WHAT YOU SHOULD DO:
Scan the entries below and return each line that contains "binoculars".

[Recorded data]
★ ★ ★
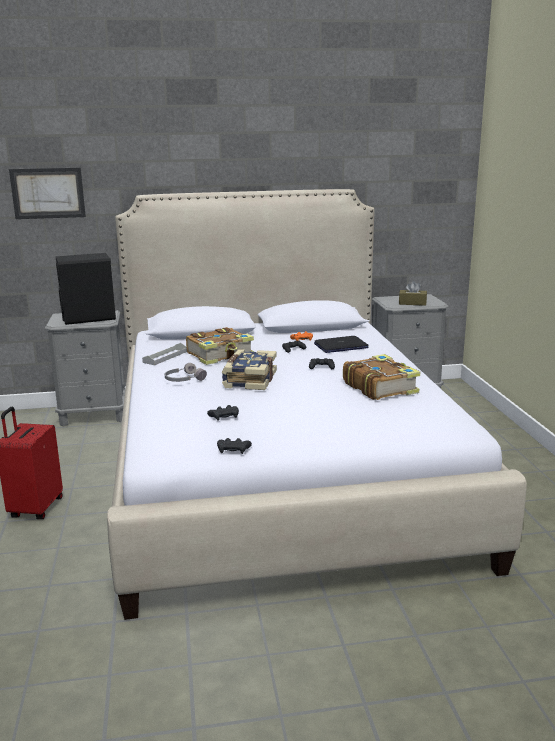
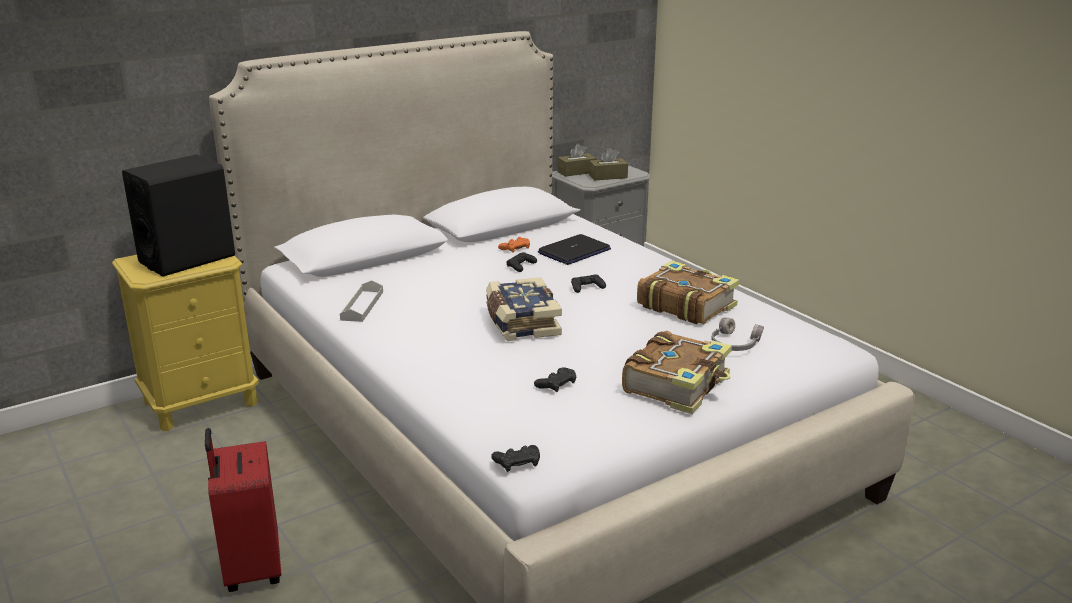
camera: 25 degrees left, 5 degrees up
picture [9,168,86,219] -> none
grey nightstand [45,310,126,427] -> yellow nightstand [112,255,259,431]
grey headphones [165,363,207,382] -> grey headphones moved to [711,318,764,351]
book [186,327,254,365] -> book moved to [622,331,732,414]
black game controller [217,438,252,454] -> black game controller moved to [491,445,540,472]
none -> brown tissue box [557,144,596,177]

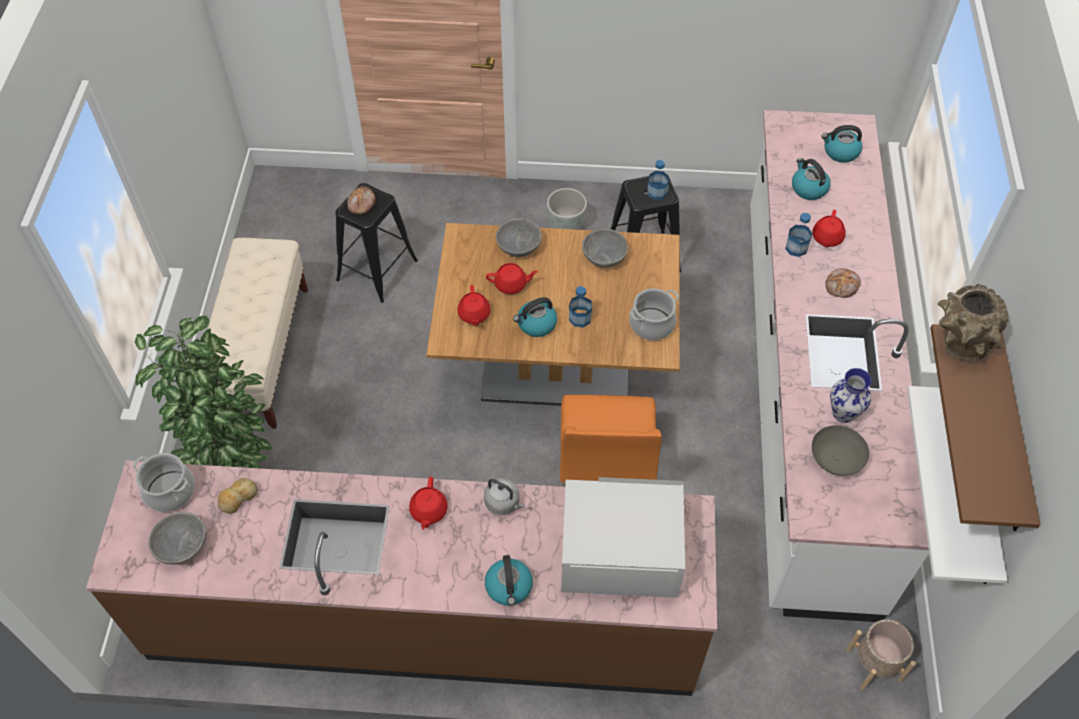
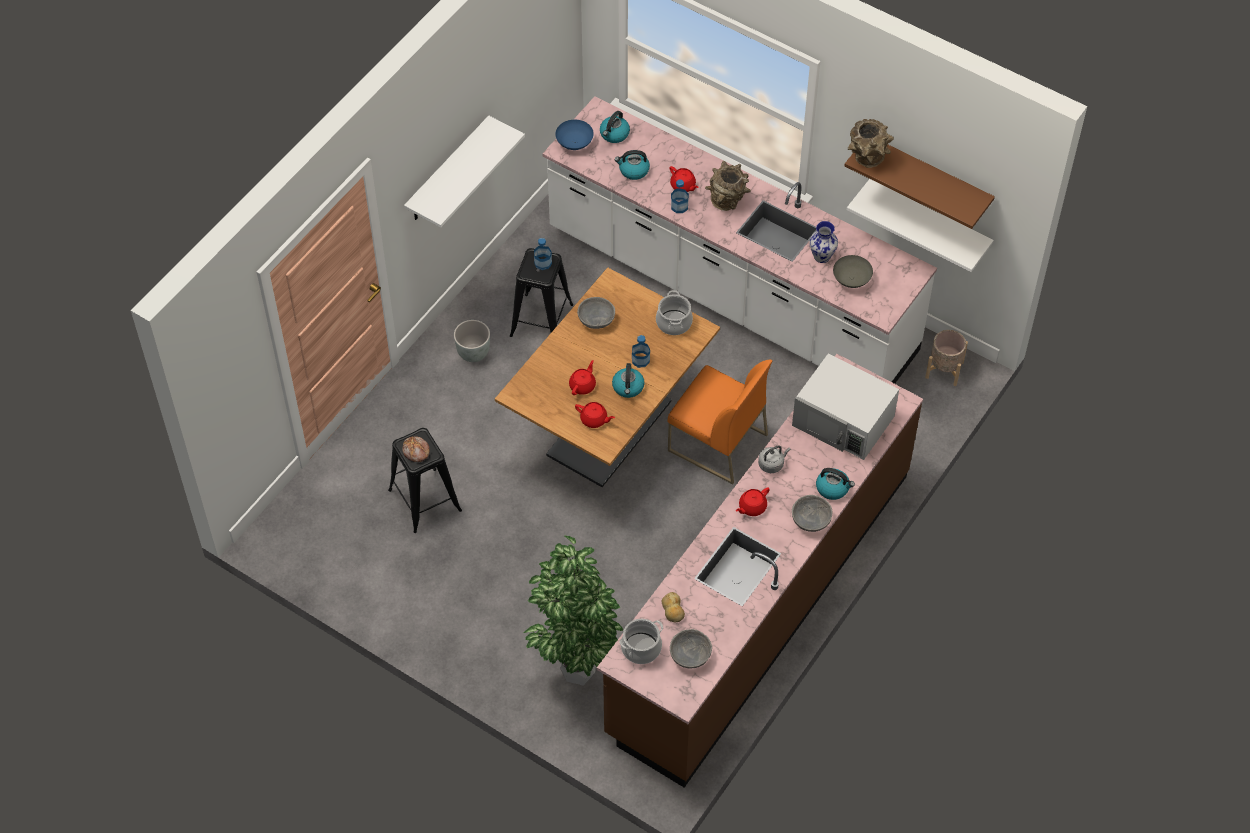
camera: 60 degrees left, 0 degrees up
beige bench [208,238,308,429] -> none
red teapot [409,477,448,530] -> red teapot turned 105 degrees clockwise [736,487,770,516]
grey bowl [496,218,542,257] -> grey bowl moved to [792,495,833,532]
white microwave [561,477,685,598] -> white microwave turned 90 degrees counterclockwise [792,353,899,460]
bread [826,268,861,298] -> brown vase [705,161,751,211]
none -> white shelf [404,116,525,227]
none -> blue bowl [555,120,594,150]

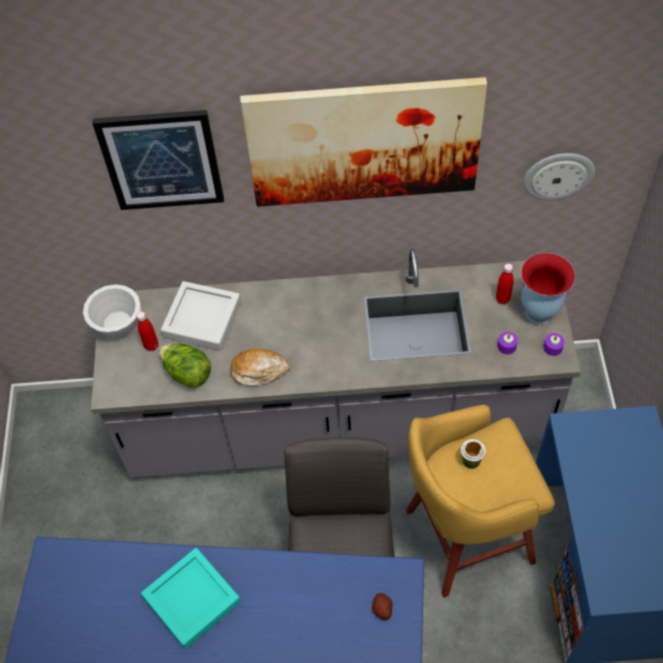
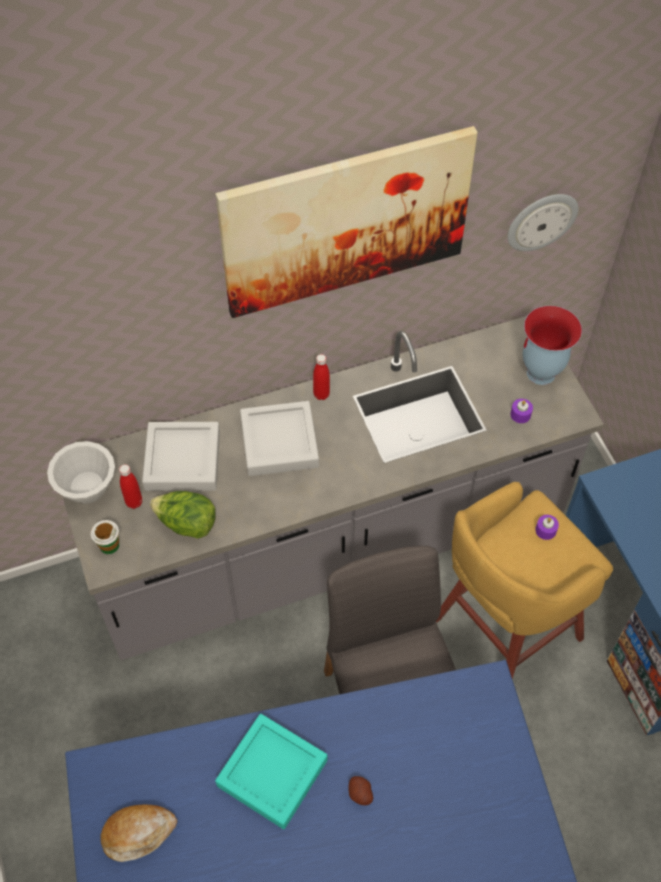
camera: 20 degrees left, 0 degrees up
picture [92,110,224,210] -> none
bread [230,349,290,385] -> bread moved to [100,805,178,862]
potato [372,593,393,620] -> potato moved to [348,776,374,805]
cup [461,439,486,469] -> cup moved to [91,520,119,554]
red bottle [496,263,514,304] -> red bottle moved to [313,354,330,400]
purple candle [543,333,564,356] -> purple candle moved to [535,515,559,540]
none -> grey tray [240,401,319,476]

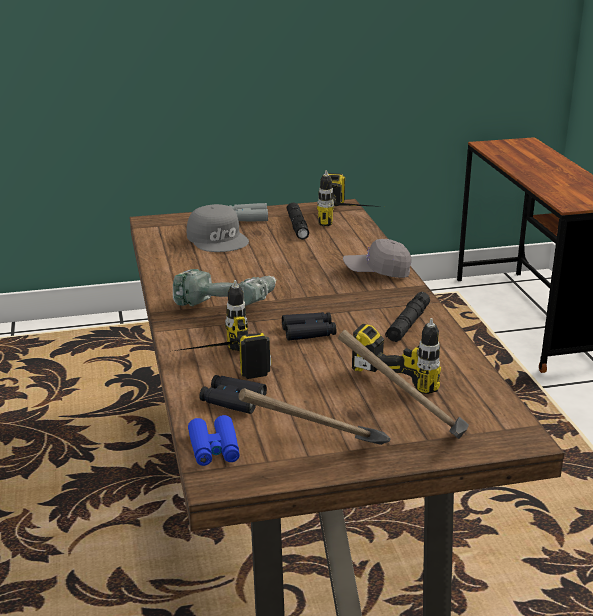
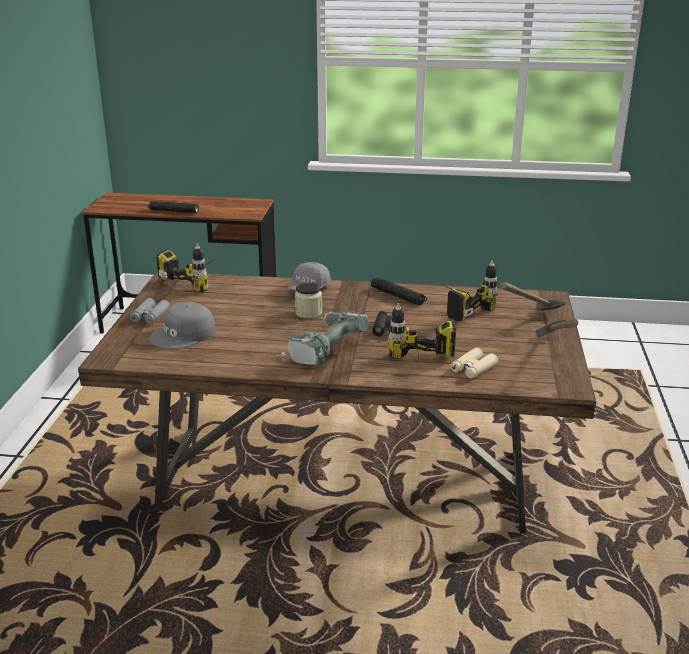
camera: 70 degrees left, 0 degrees up
grey cap [187,204,249,252] -> grey cap turned 150 degrees clockwise [149,301,215,349]
blue binoculars [188,415,240,466] -> none
black binoculars [199,375,267,414] -> beige binoculars [450,348,498,379]
black flashlight [287,202,309,240] -> black flashlight moved to [149,201,199,213]
none -> jar [295,282,322,318]

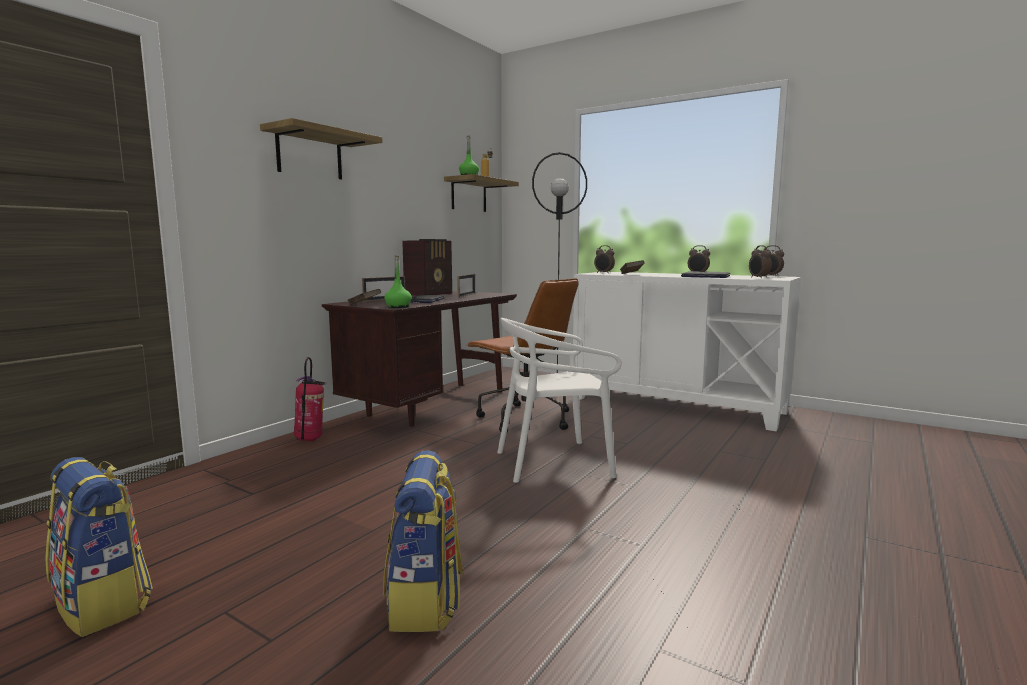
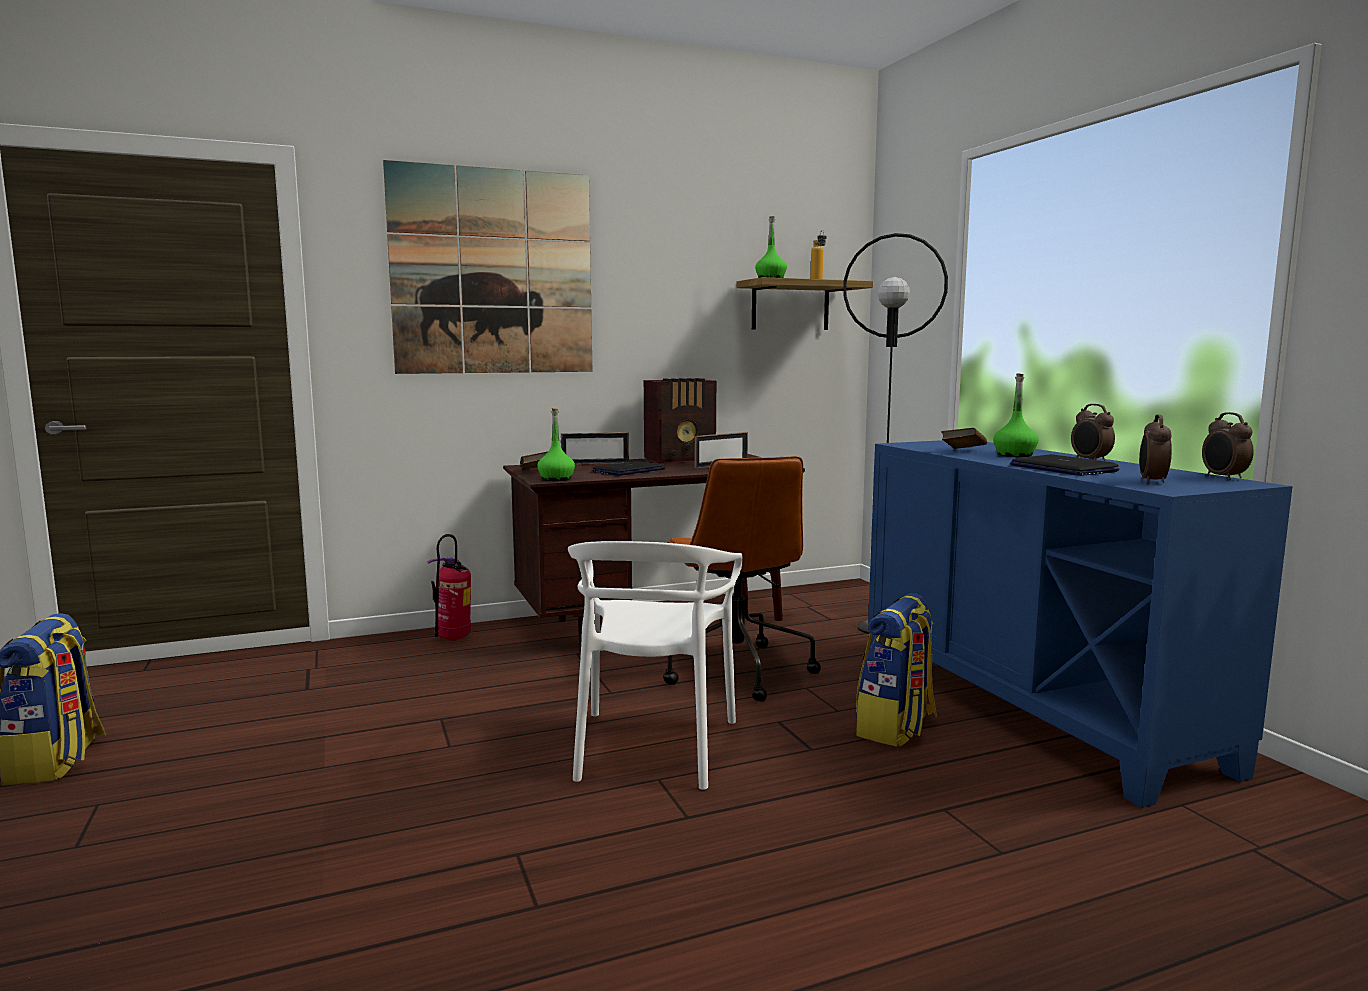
camera: 35 degrees right, 0 degrees up
shelf [260,118,382,179] -> picture [383,160,592,374]
backpack [383,450,463,632] -> backpack moved to [856,593,937,747]
white chair [497,318,622,483] -> white chair turned 105 degrees counterclockwise [568,541,743,790]
white cabinet [573,272,801,431] -> blue cabinet [868,440,1292,808]
alarm clock [594,245,615,273] -> none
none -> green bottle [993,373,1039,457]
★ ★ ★
RESPONSE AREA:
blue binoculars [188,415,240,466] -> none
black binoculars [199,375,267,414] -> beige binoculars [450,348,498,379]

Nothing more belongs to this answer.